→ **REQUIRED WORK**
Which lines in the records below contain the word "次のスクリーンショットに示すように"? Return each of them.

→ **DATA FOR THIS TASK**
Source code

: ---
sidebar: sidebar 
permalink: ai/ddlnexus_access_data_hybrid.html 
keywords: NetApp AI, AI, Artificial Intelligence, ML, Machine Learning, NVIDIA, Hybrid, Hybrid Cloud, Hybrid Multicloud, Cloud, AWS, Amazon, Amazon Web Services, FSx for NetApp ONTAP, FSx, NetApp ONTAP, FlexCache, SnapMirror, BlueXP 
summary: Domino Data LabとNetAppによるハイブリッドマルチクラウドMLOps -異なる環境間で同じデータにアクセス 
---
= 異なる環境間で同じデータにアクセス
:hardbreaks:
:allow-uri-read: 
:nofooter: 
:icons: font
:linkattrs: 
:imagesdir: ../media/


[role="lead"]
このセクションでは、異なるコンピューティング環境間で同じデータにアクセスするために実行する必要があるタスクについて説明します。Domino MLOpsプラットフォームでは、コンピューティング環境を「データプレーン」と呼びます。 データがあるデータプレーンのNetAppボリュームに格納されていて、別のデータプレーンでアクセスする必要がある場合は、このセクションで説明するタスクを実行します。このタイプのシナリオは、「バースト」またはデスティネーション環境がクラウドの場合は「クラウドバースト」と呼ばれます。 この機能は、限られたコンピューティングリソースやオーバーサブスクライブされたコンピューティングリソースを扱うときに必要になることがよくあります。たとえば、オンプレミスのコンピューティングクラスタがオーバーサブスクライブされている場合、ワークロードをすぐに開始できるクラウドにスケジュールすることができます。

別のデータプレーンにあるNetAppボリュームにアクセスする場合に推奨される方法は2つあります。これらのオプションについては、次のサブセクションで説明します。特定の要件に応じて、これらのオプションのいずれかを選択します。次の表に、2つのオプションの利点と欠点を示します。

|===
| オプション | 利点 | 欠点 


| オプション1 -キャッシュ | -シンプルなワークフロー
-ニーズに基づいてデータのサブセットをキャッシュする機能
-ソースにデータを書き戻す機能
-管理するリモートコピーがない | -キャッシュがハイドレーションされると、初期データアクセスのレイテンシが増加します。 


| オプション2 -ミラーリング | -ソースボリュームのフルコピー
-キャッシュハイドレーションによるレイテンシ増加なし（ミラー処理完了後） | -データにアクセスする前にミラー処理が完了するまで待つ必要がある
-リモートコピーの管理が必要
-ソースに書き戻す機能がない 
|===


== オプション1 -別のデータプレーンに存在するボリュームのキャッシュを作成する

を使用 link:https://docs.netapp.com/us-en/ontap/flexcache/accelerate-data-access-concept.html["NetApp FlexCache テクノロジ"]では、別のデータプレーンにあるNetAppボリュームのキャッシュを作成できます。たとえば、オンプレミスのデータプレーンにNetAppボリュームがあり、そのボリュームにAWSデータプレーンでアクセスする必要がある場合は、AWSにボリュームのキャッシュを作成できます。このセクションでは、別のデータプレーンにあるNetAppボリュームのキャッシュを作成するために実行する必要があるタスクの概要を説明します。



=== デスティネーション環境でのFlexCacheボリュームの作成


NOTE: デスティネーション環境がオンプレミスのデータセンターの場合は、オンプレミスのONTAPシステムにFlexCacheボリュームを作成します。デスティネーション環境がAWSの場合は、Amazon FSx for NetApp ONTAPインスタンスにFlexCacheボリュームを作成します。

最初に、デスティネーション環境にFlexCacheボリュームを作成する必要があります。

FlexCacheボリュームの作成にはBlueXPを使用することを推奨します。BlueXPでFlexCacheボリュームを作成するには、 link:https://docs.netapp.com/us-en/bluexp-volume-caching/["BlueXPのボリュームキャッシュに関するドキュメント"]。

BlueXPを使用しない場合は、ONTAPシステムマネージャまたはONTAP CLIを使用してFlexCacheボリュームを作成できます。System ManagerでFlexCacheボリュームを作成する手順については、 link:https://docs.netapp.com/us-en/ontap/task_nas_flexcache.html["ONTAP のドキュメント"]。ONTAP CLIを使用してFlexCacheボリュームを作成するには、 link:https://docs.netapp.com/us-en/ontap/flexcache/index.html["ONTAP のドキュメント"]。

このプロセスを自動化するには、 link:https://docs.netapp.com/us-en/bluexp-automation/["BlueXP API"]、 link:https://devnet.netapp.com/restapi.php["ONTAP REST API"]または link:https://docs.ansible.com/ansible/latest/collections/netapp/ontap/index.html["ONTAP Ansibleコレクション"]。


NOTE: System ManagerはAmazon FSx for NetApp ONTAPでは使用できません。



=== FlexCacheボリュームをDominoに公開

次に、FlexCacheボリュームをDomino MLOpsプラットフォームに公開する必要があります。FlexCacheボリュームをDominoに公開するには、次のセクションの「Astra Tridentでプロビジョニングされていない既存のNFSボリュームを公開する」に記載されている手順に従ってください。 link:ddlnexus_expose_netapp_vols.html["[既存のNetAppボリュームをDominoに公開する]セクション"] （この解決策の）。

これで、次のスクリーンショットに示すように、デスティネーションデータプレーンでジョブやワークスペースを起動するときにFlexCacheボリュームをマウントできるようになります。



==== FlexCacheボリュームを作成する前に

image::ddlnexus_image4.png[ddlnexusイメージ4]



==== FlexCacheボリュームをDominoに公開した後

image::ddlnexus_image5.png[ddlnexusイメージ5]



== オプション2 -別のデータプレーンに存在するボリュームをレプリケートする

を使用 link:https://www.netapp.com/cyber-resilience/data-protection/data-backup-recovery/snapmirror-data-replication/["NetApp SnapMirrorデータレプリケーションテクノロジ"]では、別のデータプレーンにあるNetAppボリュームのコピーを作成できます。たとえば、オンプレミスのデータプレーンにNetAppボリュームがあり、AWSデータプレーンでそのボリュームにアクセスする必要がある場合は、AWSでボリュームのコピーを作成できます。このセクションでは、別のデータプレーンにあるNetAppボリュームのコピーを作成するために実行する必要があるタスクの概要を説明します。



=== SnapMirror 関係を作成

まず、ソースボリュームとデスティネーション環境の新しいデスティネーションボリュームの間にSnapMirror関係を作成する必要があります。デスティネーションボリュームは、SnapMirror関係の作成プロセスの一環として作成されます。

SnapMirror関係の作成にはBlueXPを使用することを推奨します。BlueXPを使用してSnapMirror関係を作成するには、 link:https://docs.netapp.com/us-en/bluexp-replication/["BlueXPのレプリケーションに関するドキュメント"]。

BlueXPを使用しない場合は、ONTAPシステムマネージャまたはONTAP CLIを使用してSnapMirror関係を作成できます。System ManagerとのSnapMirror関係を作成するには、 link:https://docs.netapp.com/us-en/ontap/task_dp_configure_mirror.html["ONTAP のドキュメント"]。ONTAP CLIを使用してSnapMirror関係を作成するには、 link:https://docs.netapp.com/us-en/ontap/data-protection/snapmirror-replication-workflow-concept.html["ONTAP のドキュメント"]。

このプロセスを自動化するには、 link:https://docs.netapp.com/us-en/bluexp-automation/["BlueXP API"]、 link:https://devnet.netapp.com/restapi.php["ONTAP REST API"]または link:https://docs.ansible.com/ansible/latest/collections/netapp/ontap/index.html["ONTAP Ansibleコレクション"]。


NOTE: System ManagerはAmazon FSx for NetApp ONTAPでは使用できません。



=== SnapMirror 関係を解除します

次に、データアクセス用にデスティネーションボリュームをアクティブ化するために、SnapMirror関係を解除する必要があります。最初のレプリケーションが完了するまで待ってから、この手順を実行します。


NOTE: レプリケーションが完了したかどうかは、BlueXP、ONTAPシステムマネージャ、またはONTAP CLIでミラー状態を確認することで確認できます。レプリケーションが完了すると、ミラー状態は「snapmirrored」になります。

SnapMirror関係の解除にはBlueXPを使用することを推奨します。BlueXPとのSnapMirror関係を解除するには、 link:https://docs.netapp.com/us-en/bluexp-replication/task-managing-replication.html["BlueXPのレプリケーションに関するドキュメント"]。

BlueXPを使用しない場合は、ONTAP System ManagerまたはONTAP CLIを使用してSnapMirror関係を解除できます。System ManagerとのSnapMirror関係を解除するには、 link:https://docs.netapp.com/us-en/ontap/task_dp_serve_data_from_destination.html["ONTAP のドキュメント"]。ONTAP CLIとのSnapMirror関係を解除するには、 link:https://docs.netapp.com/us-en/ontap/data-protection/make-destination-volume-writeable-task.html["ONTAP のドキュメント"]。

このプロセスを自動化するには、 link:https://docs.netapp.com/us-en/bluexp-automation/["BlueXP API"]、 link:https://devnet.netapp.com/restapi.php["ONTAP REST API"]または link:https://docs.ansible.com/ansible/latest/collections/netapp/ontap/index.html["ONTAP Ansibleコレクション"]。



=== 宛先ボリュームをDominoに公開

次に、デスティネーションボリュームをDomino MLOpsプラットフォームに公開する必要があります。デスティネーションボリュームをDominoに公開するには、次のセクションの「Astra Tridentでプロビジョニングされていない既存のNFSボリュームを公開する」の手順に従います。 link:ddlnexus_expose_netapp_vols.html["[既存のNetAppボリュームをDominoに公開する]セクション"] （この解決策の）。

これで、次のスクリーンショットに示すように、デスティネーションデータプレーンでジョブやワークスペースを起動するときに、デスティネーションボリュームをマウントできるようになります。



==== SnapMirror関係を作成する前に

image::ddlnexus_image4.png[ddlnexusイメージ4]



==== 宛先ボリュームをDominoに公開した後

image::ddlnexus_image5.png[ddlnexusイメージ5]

→ **EXPECTED OUTPUT**
これで、次のスクリーンショットに示すように、デスティネーションデータプレーンでジョブやワークスペースを起動するときにFlexCacheボリュームをマウントできるようになります。
これで、次のスクリーンショットに示すように、デスティネーションデータプレーンでジョブやワークスペースを起動するときに、デスティネーションボリュームをマウントできるようになります。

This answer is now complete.